Some passengers in Tuesday's hijacking had safely left the aircraft in Havana, but Pesquera said 25 passengers and seven crew members were still on the plane
when it landed in Florida. The passengers included 12 men, 9 women and four children, he said.

Pesquera said no charges had been filed against the hijacker and the FBI had dispatched translators to Key West to interview the passengers.

An eyewitness said that when passengers were led off the rear of the plane they were asked to lift up their shirts and were searched by police.

Maj. Ed Thomas of the North American Aerospace Defense Command, which is responsible for the defense of U.S. airspace, said the Air Force scrambled two
F-16 Flying Falcons from Homestead Air Force Reserve Base to escort the plane to Key West.

Earlier Tuesday in Havana, two separate groups of as many as two dozen passengers, including a woman holding a small child, jumped from the open back hatch
of the plane into the arms of emergency workers. The passengers then boarded buses and were driven off the runway.

Later, two white cars drove onto the airport tarmac and a man aboard one car handed three large, stuffed plastic bags to someone inside the plane. It was
unknown what was inside the bags.

Cuban authorities originally reported six children among the 46 people aboard the hijacked craft.

It was not immediately clear what led to the passengers' release almost 12 hours after the man seized control of the plane and demanded to be flown to Florida.

The Cuban Airlines plane was hijacked late Monday on a flight from Cuba's small Isle of Youth to Havana but was forced to land in the capital because it lacked
sufficient fuel to make it to the United States, Cuban authorities said.

Shortly after daybreak, a tank with a hose was rolled out onto the tarmac and appeared to be refueling the craft.
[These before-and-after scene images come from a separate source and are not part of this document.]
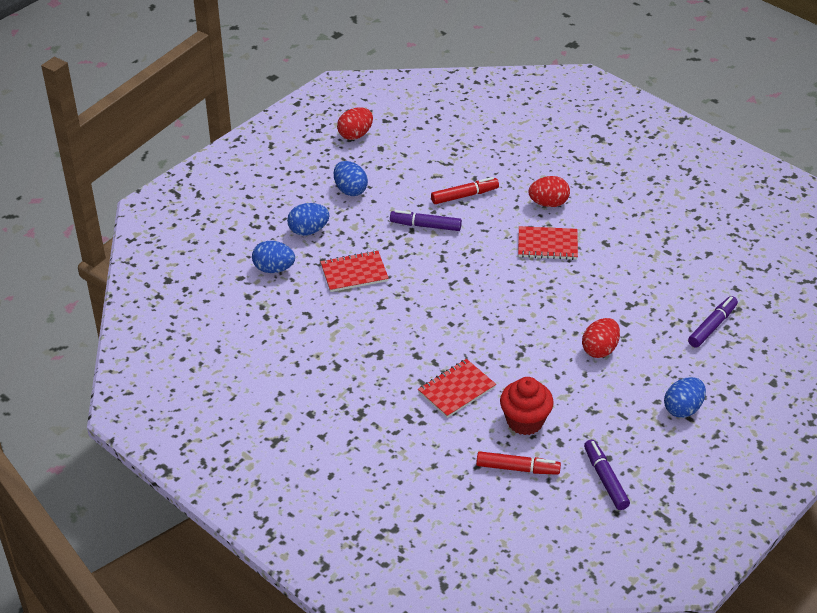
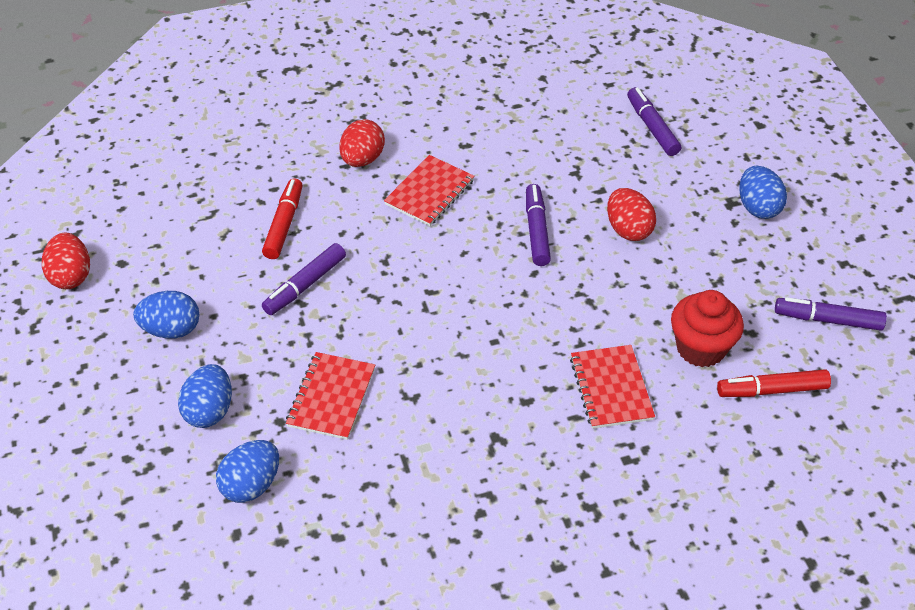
camera: 60 degrees left, 5 degrees up
red marker [476,451,561,475] -> red marker turned 135 degrees counterclockwise [717,369,831,397]
none -> purple marker [526,184,551,266]

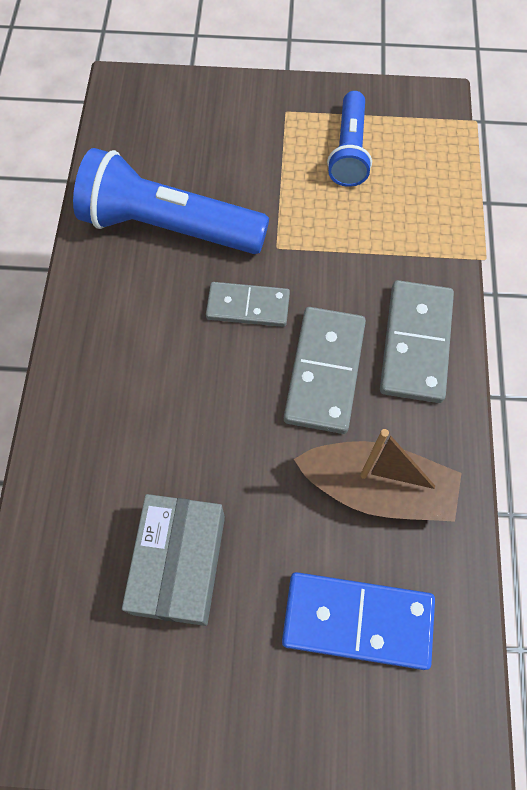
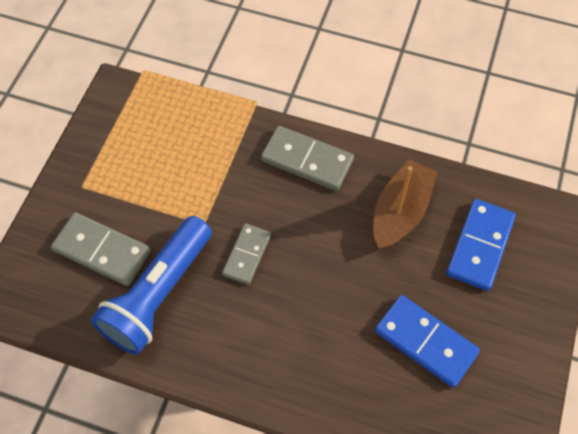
camera: 75 degrees left, 5 degrees down
grey box [122,494,225,626] -> blue domino [375,295,480,388]
grey domino [284,307,366,434] -> grey domino moved to [51,212,151,286]
blue flashlight [327,91,372,187] -> none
The plane was surrounded by several dozen
uniformed police officers, and two fire trucks and numerous ambulances were parked nearby.
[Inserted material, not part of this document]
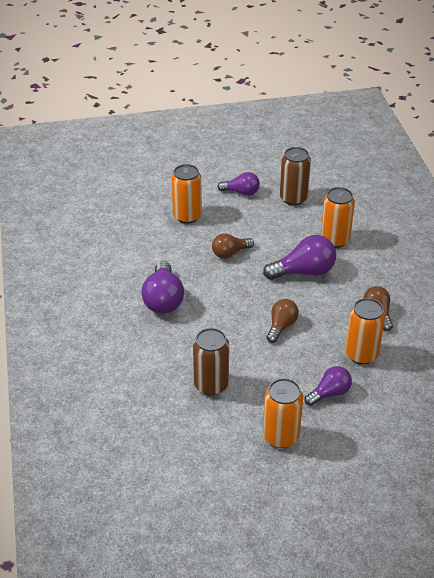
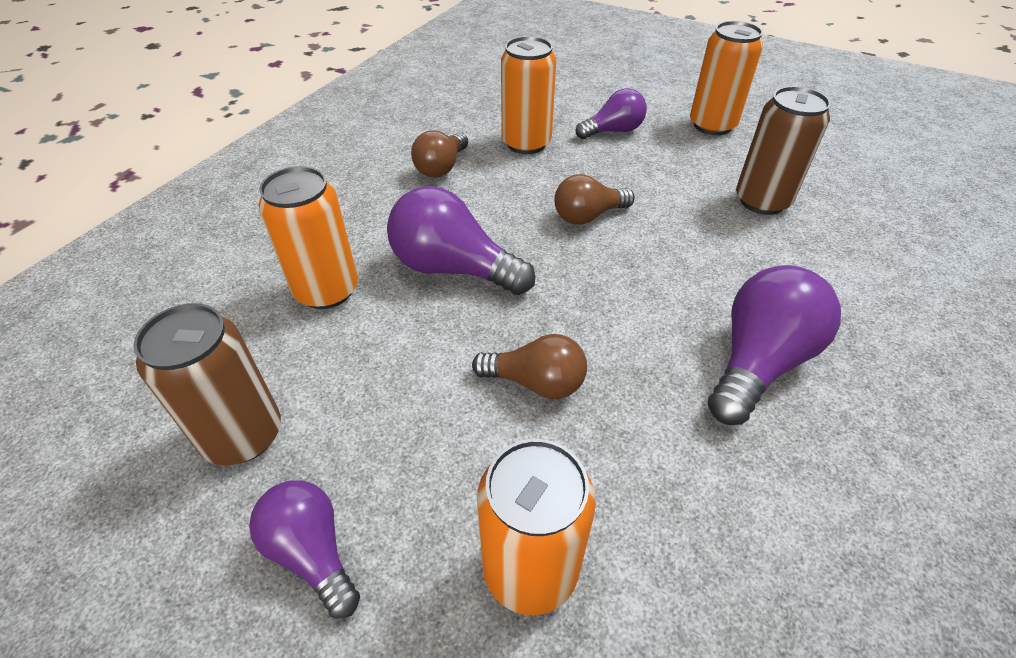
camera: 140 degrees left, 5 degrees up
purple light bulb [304,366,352,406] -> purple light bulb turned 150 degrees clockwise [576,88,647,139]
It would be extremely difficult for an average citizen to get access to grenades in communist-run Cuba, where such weapons are heavily guarded by the military.

It was also unclear how anyone would get a pair of grenades through the heavy security checks at Cuba's airports, especially less than two weeks after a successful
hijacking on the same route of a passenger plane to the United States.

All incoming and outgoing air traffic at Havana's Jose Marti International Airport appeared suspended during the negotiations. An Iberia Airlines flight to Madrid
was grounded and photographers and cameramen at the scene said that they had seen no takeoffs or landings for several hours.

A government statement said the Soviet-made Cuban Airlines plane was on a regular passenger flight from the Isle of Youth's main city of Nueva Gerona when the
pilot reported that the craft was being hijacked to the United States by a man armed with grenades.

The statement from Cuban authorities blamed the hijacking on what Havana says is the lax treatment that six other suspected hijackers received last month after
successfully forcing another plane from Cuba to Key West at knifepoint.

The suspects in the earlier successful hijack were charged with conspiracy to seize an aircraft by force and violence and face a minimum of up to 20 years in federal
prison. They were granted bond, but remain behind bars because they have been unable to come up with the money.

Cuban authorities were pleased that American officials decided to charge the six but were enraged last week when a federal judge decided to set bond over the
objections of prosecutors.

In the March 19 hijacking, six crew members and 25 passengers were on a twin-engine Douglas DC-3 on the same route when knife-wielding hijackers took
control of the plane as it descended toward Havana after a trip from the Isle of Youth. They diverted the plane to Key West.

Sixteen of those aboard later opted to return to Cuba and the only non-Cuban on the flight, an Italian, was released in the United States.

The rest of the passengers and crew members on that earlier flight opted to stay in the United States under a U.S. immigration policy that allows Cubans who reach
American soil to stay and seek legal residency after a year.